Getting down at Manmad we reached Aurangabad at night. Aurangabad was much bigger than I expected. Being driven around in the city I couldnt stop my mind from going back to the kind of news I had been reading about this place. Very close to our guesthouse was a circle with a Sambhaji Raje bust capturing the often reproduced tale of him slaying the tiger. But as our driver pointed out, Aurangabad is overlooked by the same hills where he was tortured for 40 harrowing days.
Our site seeing began the next day. Grushneshwar, our first stop, is probably the least visited jyotir-linga. Almost a twin brother of Bhima-shanker in architecture and atmosphere. Standing right next to Ellora, we headed there next only to be told that it was closed on Tuesdays. After some fenetic phone-calls it was confirmed that Ajanta didnt close on any weekday. For a moment I thought if this was deliberately so, afterall the place had been forgotten for a thousand years.

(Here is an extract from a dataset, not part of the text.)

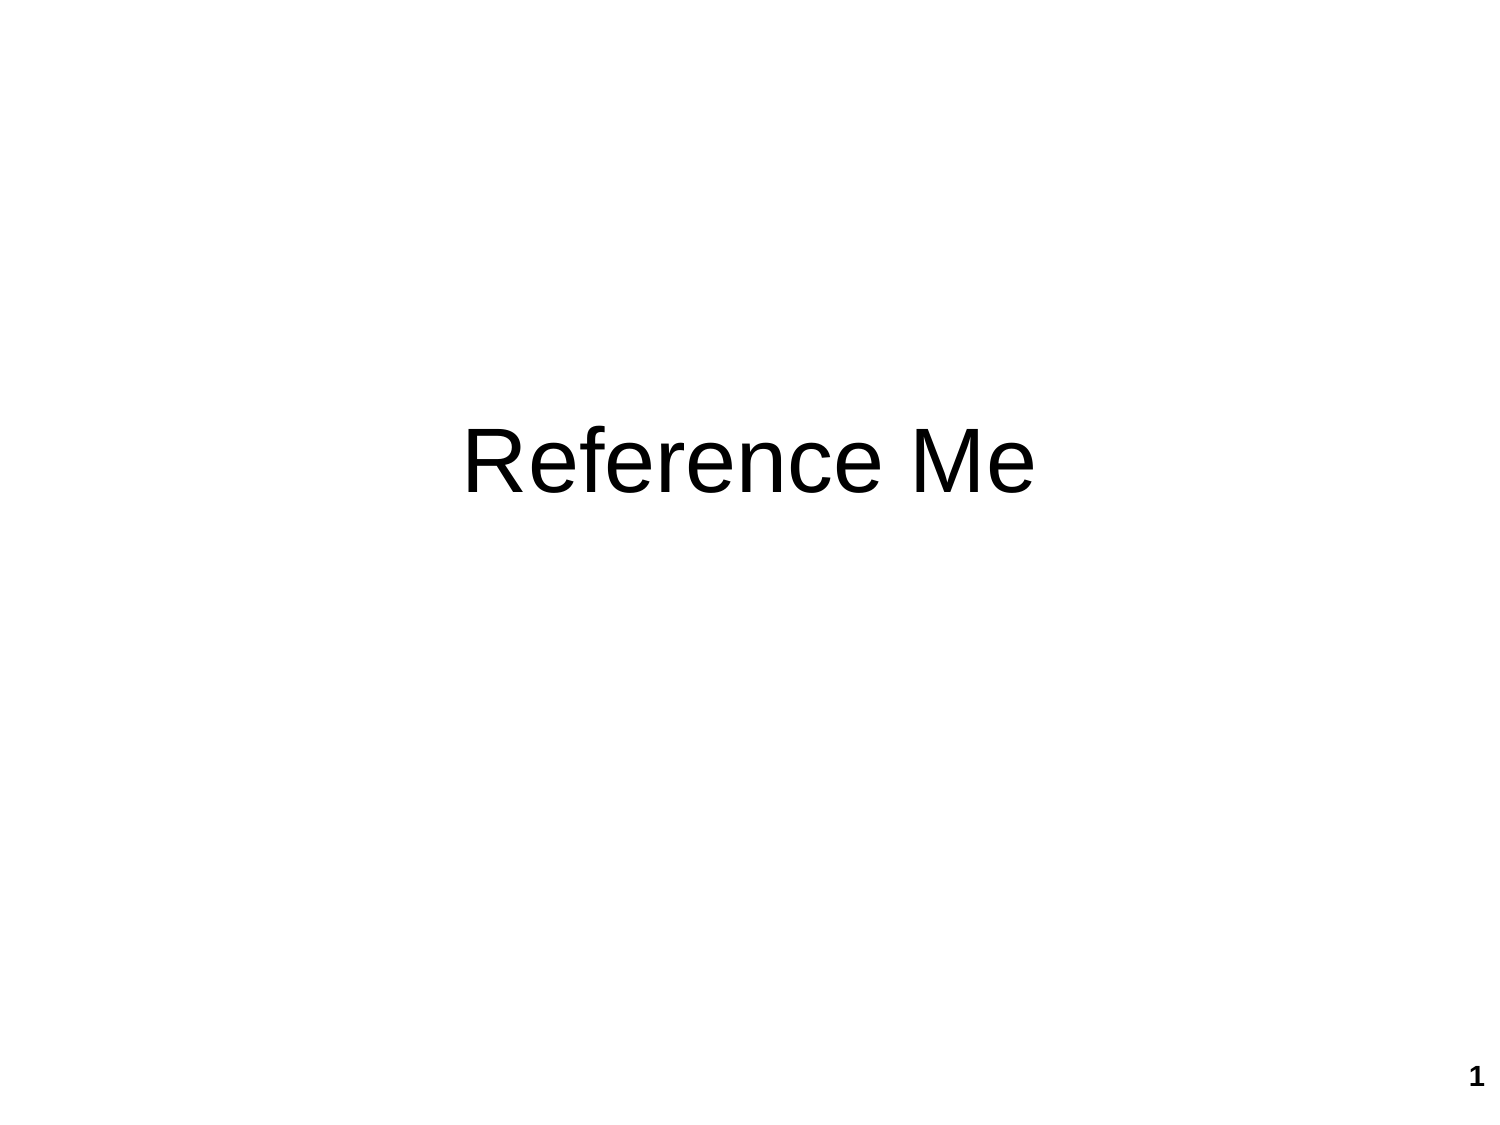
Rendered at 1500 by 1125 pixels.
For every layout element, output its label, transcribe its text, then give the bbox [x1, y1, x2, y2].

It was past 12 in midday when we reached Ajanta. Tucked away remotely, the caves are almost at the vertical-centre of the hills. Hot in november, not even half the tourists to this place were indian. We unintentionally followed a few sinic tourists who reminded me of what I had seen in their countries - the remainings of the buddhist forays into Japan, Korea, Thailand, Malaysia etc. Ajanta is completely buddhist without being monotonous. Its beyond me to fathom the devotion of the hundreds who built it. Working in these gorges for centuries they must have lived life for a higher reason. Though most of the work is attributed to monks, it is quite impossible that it was only them. There must have been other people working, with family and children. I thought of them in disbelief. Disbelief for the kind of sway buddhism held during those times. Buddhism, which was to be reasoned out by Adi Shankara and slaughtered out by Islam.
Headed to Ellora the next day. Ellora with its equal share of Buddhist, Hindu and Jain caves has lost all its cave paintings. Just when the Bodhisattavas, Vajrapani's and Padmapani's were getting a little excessive came the Hindu pantheon in full glory. Ravana lifting Kailas (bhu-kailas), Mahishasura Mardhini, Varahavatara, Narasimhavatara form the massive, frequent depictions.
But the zenith of the genius of these builders is the Kailasnath Temple. The world's biggest rock monolith. The very sight of this massive temple had a stupefying effect on me. The rock or should I say the hill itself parts way to become the temple of the lord. The massive unsupported roof, the biggest of its kind in the world, lends shelter to the pradakshina-patha. The glory of the planning and design can be visaualized when one finds that the shiva-linga in the main garbha-griha is not a separate sculpture brought in but the part of the same hill which has been cut top-down.